As the campaign for Referendum 74 rolls along, you might fall under the impression that people of faith – all of them – are opposed to gay marriage.
That this historic vote before us is a battle between the godless and the godly. Or at least the insufficiently godly with those who are properly so.
In truth, plenty of religious people endorse Referendum 74 – and they’re not all Unitarians. The loudest opponents of R-74 have somehow managed to claim the mantle of belief and faith all to themselves; the battle is being joined with full force by the clergy and in the pews, notably in the Catholic Church.
And yet there are people of faith speaking out from a Biblical perspective in favor of gay marriage. Happy Watkins, for example.
Watkins, the longtime pastor of the New Hope Baptist Church, is one of Spokane’s truly distinct characters. His annual performances of Martin Luther King’s “I Have a Dream” speech – along with his other community activism – makes him perhaps the most outspoken voice of equality and justice in town.
“The Biblical perspective says that, out of all the commandments, the two that all the laws come from are: Love the Lord with all your heart, your mind, your soul, and love your neighbor as yourself,” Watkins said. “Jesus never talked about gays and lesbians, unless you’re putting words in his mouth.”
At the age of 70, Watkins is pushing himself into what he sees as another frontier in the same old fight: equality. Though there are other clergy members who have supported R-74, he isn’t in the mainstream by any means. He is the pastor of a Baptist church whose hierarchy won’t be sanctioning gay marriages any time soon; he recalls a time a few years back when black pastors were being encouraged to “purge” gays and lesbians from their churches.
But he has always gone his own way.
“I’m tired of folks boxing God,” he said. “They make God small. ‘This is what I think God would say. This is what I think God would do.’ ”
Watkins’ attitudes toward diversity – toward “other” people – were sharpened in his Bronx childhood. He grew up on a block literally stacked and packed with apartments, housing people from all over the world. Gays and lesbians were a part of it. Unlike a lot of us – who grew up in an atmosphere of casual, unchallenged bigotry toward gays and lesbians – Watkins said he always knew gay people, and so he never hated or feared them.

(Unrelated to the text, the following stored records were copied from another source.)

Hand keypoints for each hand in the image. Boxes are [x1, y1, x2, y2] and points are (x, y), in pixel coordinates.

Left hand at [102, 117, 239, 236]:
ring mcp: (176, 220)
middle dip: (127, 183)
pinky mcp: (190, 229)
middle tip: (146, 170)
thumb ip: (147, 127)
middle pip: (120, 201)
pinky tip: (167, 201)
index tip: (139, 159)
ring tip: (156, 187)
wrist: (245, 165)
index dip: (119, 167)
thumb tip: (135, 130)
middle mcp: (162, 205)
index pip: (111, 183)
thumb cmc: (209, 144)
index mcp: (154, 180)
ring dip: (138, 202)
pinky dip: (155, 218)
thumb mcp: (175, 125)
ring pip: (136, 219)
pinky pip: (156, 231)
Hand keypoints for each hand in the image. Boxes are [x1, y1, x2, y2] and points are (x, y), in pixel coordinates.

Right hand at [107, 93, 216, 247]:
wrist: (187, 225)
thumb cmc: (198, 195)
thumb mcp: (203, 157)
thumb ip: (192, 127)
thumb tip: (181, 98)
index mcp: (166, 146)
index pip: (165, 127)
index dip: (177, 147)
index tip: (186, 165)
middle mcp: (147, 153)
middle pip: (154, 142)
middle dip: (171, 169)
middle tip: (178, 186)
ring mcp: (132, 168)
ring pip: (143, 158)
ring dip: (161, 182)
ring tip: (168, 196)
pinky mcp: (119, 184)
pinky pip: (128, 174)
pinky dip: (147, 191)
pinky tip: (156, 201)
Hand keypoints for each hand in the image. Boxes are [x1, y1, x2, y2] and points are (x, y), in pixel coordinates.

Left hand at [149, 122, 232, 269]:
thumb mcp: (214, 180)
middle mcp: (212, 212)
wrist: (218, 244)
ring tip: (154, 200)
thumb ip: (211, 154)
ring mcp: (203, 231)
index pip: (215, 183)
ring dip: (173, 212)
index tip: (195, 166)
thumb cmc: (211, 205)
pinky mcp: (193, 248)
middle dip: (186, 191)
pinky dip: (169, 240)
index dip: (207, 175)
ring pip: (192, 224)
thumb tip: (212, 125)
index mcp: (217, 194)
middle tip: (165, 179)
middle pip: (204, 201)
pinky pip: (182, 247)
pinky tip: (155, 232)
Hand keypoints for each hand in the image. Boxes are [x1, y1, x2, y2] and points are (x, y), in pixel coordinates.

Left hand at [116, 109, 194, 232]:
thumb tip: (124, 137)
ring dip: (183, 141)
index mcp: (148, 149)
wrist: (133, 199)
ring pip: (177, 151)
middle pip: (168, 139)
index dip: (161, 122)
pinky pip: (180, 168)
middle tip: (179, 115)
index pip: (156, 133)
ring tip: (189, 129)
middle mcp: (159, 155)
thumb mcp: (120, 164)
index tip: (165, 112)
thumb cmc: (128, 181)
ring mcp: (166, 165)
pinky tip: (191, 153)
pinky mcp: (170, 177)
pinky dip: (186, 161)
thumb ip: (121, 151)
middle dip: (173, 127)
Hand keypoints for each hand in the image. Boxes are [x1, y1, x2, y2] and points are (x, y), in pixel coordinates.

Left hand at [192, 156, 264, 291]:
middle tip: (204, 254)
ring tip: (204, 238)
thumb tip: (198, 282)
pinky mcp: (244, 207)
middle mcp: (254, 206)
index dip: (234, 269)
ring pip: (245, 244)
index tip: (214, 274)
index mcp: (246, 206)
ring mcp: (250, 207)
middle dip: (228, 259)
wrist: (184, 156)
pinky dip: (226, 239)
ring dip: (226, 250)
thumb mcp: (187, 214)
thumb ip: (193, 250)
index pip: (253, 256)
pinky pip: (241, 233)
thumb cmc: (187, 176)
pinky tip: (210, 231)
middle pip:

“When you get to know people, it makes a difference,” he said.
This is key. Getting to know people. That’s why full civil rights for gay people are inevitable, regardless of what we choose collectively to do on R-74. The genie is out of the closet; the powerful social engine of acquaintance will keep it out. It is more impossible with every passing day to simply not know a gay person – to box them out of your life and declare them, Falwell-like, “indecent.” Each successive generation sees this as sillier than the last, and the confrontation between ignorant stereotypes and flesh-and-blood human beings will eventually make it impossible to sustain our legal obstacles to their full rights. What we in Washington have the privilege of deciding is whether we’ll pull that train or chase it from behind.
Some opponents of R-74 – making the separate-but-equal argument regarding domestic partnerships – have continued to suggest that the referendum would somehow force churches to marry gay people. Of course, pastors who now would like to perform marriage ceremonies for their gay and lesbian parishioners are having their rights infringed right now.
“Their churches are just forbidden, by the state, from doing that,” said Jon Snyder, Spokane City Councilman and supporter of R-74.
Some of us would prefer that this not be a religious debate at all, but it would be naïve to hope for that, even in relatively unchurched Washington. Snyder debated Catholic Bishop Blase Cupich at the Rotary Club on Thursday. Next Tuesday, Rick Santorum – a man who finds homosexuality categorically similar to intercourse with dogs – will come to Spokane for a private, invitation-only event intended to teach local pastors what R-74 will do to their congregations and “what you can do to stop it.” A gathering of local religious leaders on the other side of the issue is planned as well.
Watkins would like to see some of those pastors get to know their communities and congregations better. To recognize that there are people right there, under their noses, who need Biblical love more than Biblical judgment.